BEGIN Source material
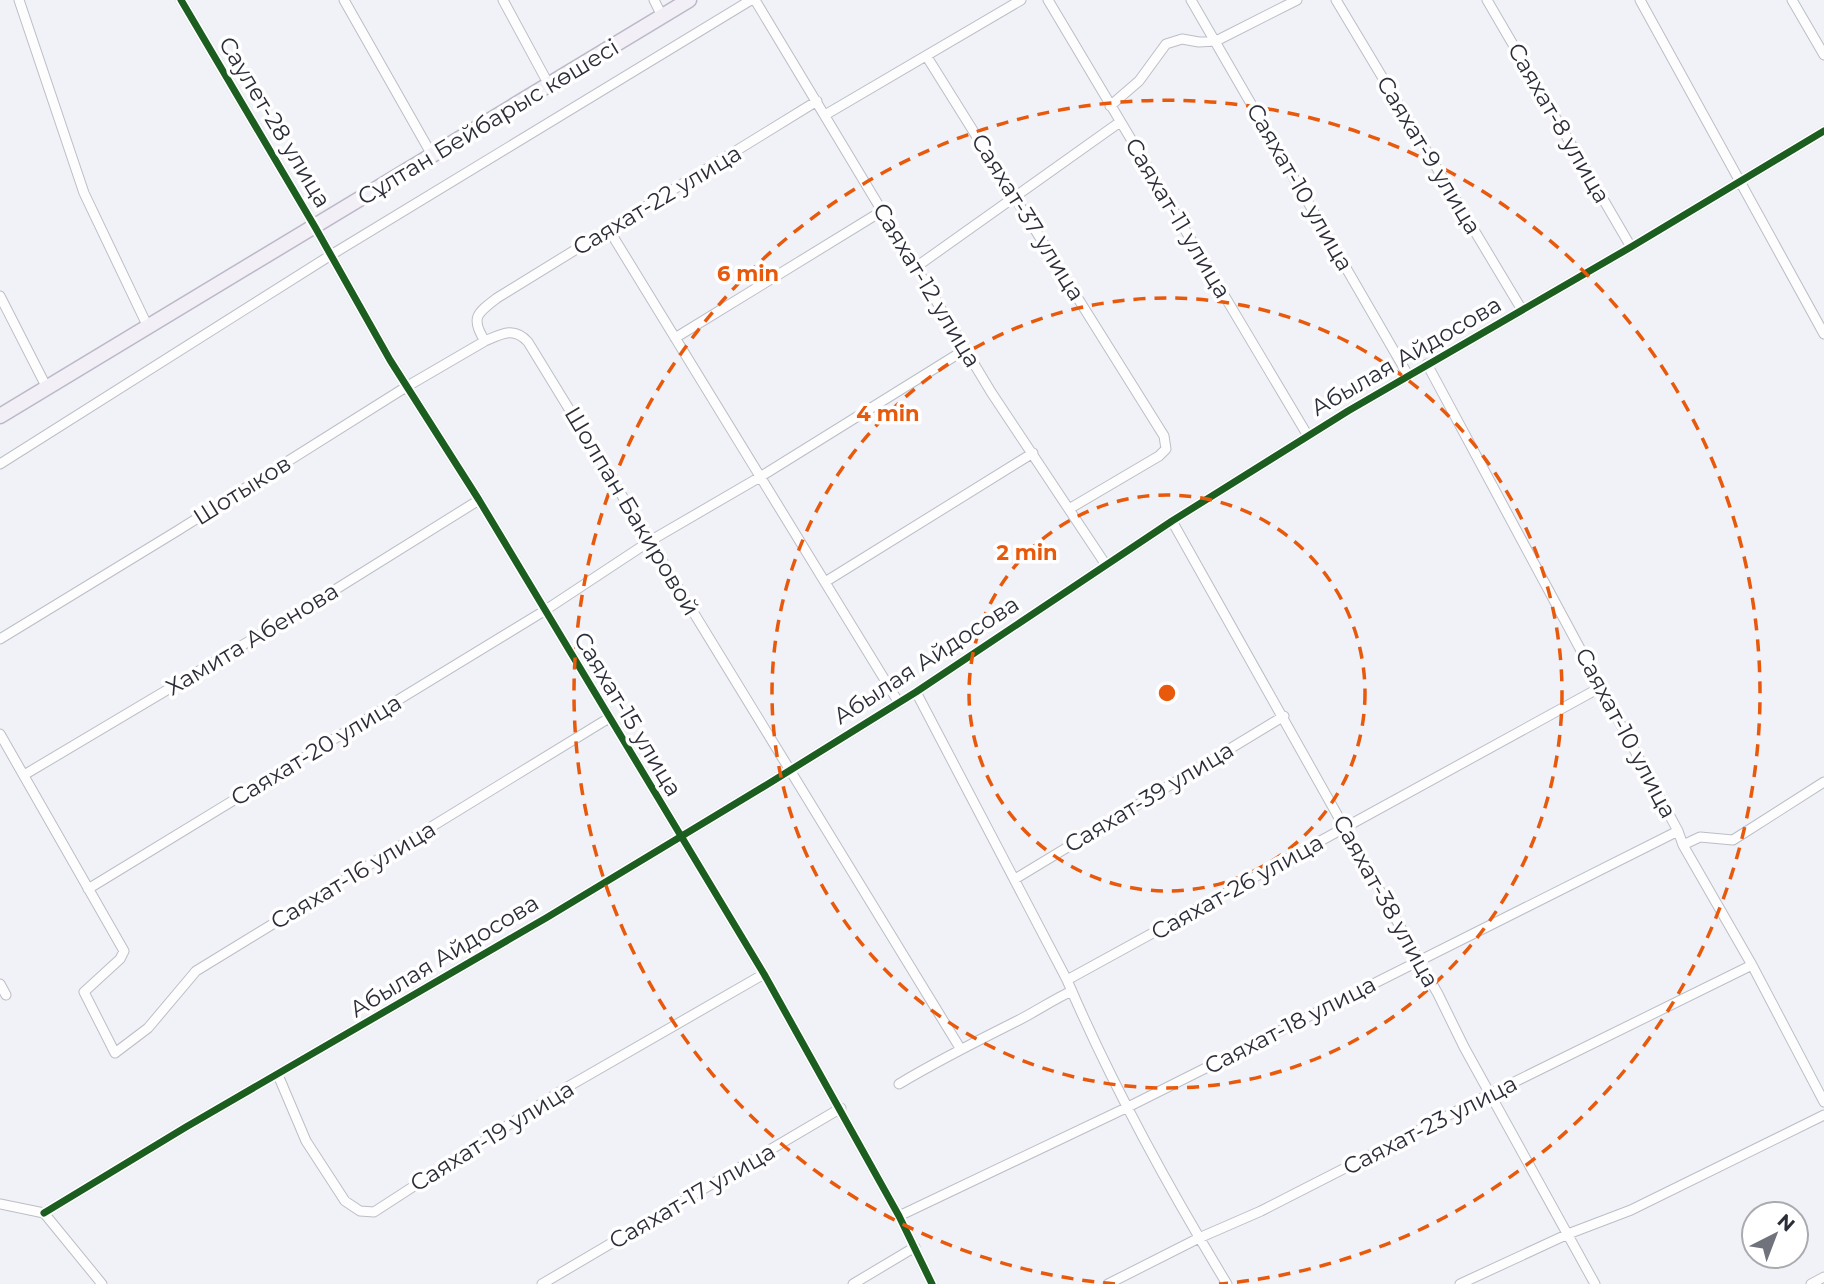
<svg xmlns="http://www.w3.org/2000/svg" width="1824" height="1284" font-family="Montserrat,sans-serif">
<style>
.lines{fill:none;stroke-linecap:round;stroke-linejoin:round}
.minor-casing{stroke:#bcbec6;stroke-width:11}
.primary-casing{stroke:#bdb8c8;stroke-width:17}
.minor{stroke:#fdfdfe;stroke-width:9}
.primary{stroke:#f2eff6;stroke-width:14}
.cycleway-casing{stroke:#fff;stroke-width:11}
.cycleway{stroke:#1b5e20;stroke-width:7}
.ring{fill:none;stroke:#e8590c;stroke-width:3.5;stroke-dasharray:12 9}
.labels{text-anchor:middle;stroke-width:7;stroke-linejoin:round;paint-order:stroke}
.street-label{font-size:23px;fill:#2b2d39;stroke:#fff}
.centre{fill:#e8590c;stroke:#fff;stroke-width:3.5}
.ring-label{font-size:21px;text-anchor:middle;font-weight:bold;fill:#e8590c;stroke:#fff;stroke-width:7;stroke-linejoin:round;paint-order:stroke}
</style>
<rect width="100%" height="100%" fill="#f0f2f8"/>
<g class="lines">
<defs>
<path id="minor" d="M19,0L84,193L148,327
M181,0L315,227L390,360L479,500L764,974L899,1216L932,1284
M344,0L432,155
M503,0L549,85
M654,0L662,16
M755,0L991,392L1106,565
M1048,0L1308,436
M1191,0L1408,375
M1336,0L1522,310
M1487,0L1631,247
M1640,0L1824,334
M1792,0L1824,55
M927,57L1164,436L1166,449L1159,456L1069,509
M817,101L497,298C477,313 470,318 485,341C501,334 514,326 528,342L960,1048
M1110,106L1139,81L1166,44L1182,39L1199,42L1216,41L1297,0
M825,115L1021,0
M609,230L899,703
M916,267L1120,122
M0,296L47,388
M675,338L882,211
M1427,364L1678,831L1683,845L1752,965L1824,1102
M0,464L331,255L751,0
M1172,521L1438,994L1464,1047L1595,1284
M825,582L1033,453
M0,639L177,531L406,387L485,341
M916,692L1067,980
M0,734L124,951L120,959L84,992L115,1053L148,1028L196,971L609,718
M24,775L325,596L479,500
M1683,845L1700,837L1733,840L1824,782
M1015,879L1284,716
M88,889L544,611L650,541L760,477L966,349
M0,984L6,995
M278,1075L306,1141L345,1201L360,1211L374,1212L564,1089L764,974
M899,1084C937,1061 975,1042 1015,1022C1034,1013 1052,1000 1072,991
M0,1204L44,1213L102,1284
M44,1213L186,1127L546,918L768,784L916,692L1172,521L1348,411L1631,247L1824,131
M899,1216L1128,1107L1678,831
M542,1284L841,1108
M853,1284L915,1247
M1108,1284L1199,1238L1261,1211L1492,1093L1752,965
M1227,1284C1168,1187 1112,1085 1067,980L1601,687
M1460,1284L1568,1234L1631,1210L1824,1115
M1811,1284L1824,1277"/>
<path id="primary" d="M0,416L689,0"/>
</defs>
<!-- minor casing -->
<use href="#minor" class="minor-casing"/>
<!-- primary casing -->
<use href="#primary" class="primary-casing"/>
<!-- minor -->
<use href="#minor" class="minor"/>
<!-- primary -->
<use href="#primary" class="primary"/>
<defs>
<path id="cycleway" d="M181,0L315,227L390,360L479,500L764,974L899,1216L932,1284
M44,1213L186,1127L546,918L768,784L916,692L1172,521L1348,411L1631,247L1824,131"/>
</defs>
<!-- cycleway casing -->
<use href="#cycleway" class="cycleway-casing"/>
<!-- cycleway -->
<use href="#cycleway" class="cycleway"/>
</g>
<!-- distance rings -->
<g class="ring">
<circle cx="1167" cy="693" r="198"/>
<circle cx="1167" cy="693" r="395"/>
<path d="M1115 1284A593 593 0 1 1 1219 1284"/>
</g>
<g class="labels">
<!-- street labels -->
<g class="street-label">
<text transform="translate(275 122) rotate(59)" y="8">Саулет-28 улица</text>
<text transform="translate(488 122) rotate(-31)" y="8">Сұлтан Бейбарыс көшесі</text>
<text transform="translate(1559 123) rotate(60)" y="8">Саяхат-8 улица</text>
<text transform="translate(1429 155) rotate(59)" y="8">Саяхат-9 улица</text>
<text transform="translate(1300 187) rotate(60)" y="8">Саяхат-10 улица</text>
<text transform="translate(657 200) rotate(-31)" y="8">Саяхат-22 улица</text>
<text transform="translate(1028 217) rotate(58)" y="8">Саяхат-37 улица</text>
<text transform="translate(1178 218) rotate(59)" y="8">Саяхат-11 улица</text>
<text transform="translate(927 285) rotate(59)" y="8">Саяхат-12 улица</text>
<text transform="translate(1406 356) rotate(-30)" y="8">Абылая Айдосова</text>
<text transform="translate(242 490) rotate(-32)" y="8">Шотыков</text>
<text transform="translate(632 511) rotate(59)" y="8">Шолпан Бакировой</text>
<text transform="translate(252 639) rotate(-31)" y="8">Хамита Абенова</text>
<text transform="translate(926 660) rotate(-33)" y="8">Абылая Айдосова</text>
<text transform="translate(628 714) rotate(59)" y="8">Саяхат-15 улица</text>
<text transform="translate(1626 733) rotate(62)" y="8">Саяхат-10 улица</text>
<text transform="translate(316 750) rotate(-31)" y="8">Саяхат-20 улица</text>
<text transform="translate(1149 797) rotate(-31)" y="8">Саяхат-39 улица</text>
<text transform="translate(353 875) rotate(-31)" y="8">Саяхат-16 улица</text>
<text transform="translate(1237 887) rotate(-29)" y="8">Саяхат-26 улица</text>
<text transform="translate(1386 901) rotate(61)" y="8">Саяхат-38 улица</text>
<text transform="translate(444 956) rotate(-31)" y="8">Абылая Айдосова</text>
<text transform="translate(1290 1025) rotate(-27)" y="8">Саяхат-18 улица</text>
<text transform="translate(1430 1125) rotate(-27)" y="8">Саяхат-23 улица</text>
<text transform="translate(492 1136) rotate(-32)" y="8">Саяхат-19 улица</text>
<text transform="translate(692 1196) rotate(-30)" y="8">Саяхат-17 улица</text>
</g>
</g>
<circle cx="1167" cy="693" r="10" class="centre"/>
<g class="ring-label">
<text x="748" y="281">6 min</text>
<text x="888" y="421">4 min</text>
<text x="1027" y="560">2 min</text>
</g>
<!-- north arrow -->
<g transform="translate(1775 1235) rotate(42)"><circle r="33" fill="#ffffff" stroke="#aaabb0" stroke-width="2"/>
<path d="M0-5L12 26L0 18L-12 26Z" fill="#70727c"/>
<text y="-10" font-size="19" font-weight="bold" text-anchor="middle" fill="#2b2d39">N</text>
</g>
</svg>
END Source material
▶ What is being asked
Print exactly the lines of the listing above starting at the line containing "M88,889L544,611L650,541L760,477L966,349" and ending at the line containing "M542,1284L841,1108", both included.

▶ Response
M88,889L544,611L650,541L760,477L966,349
M0,984L6,995
M278,1075L306,1141L345,1201L360,1211L374,1212L564,1089L764,974
M899,1084C937,1061 975,1042 1015,1022C1034,1013 1052,1000 1072,991
M0,1204L44,1213L102,1284
M44,1213L186,1127L546,918L768,784L916,692L1172,521L1348,411L1631,247L1824,131
M899,1216L1128,1107L1678,831
M542,1284L841,1108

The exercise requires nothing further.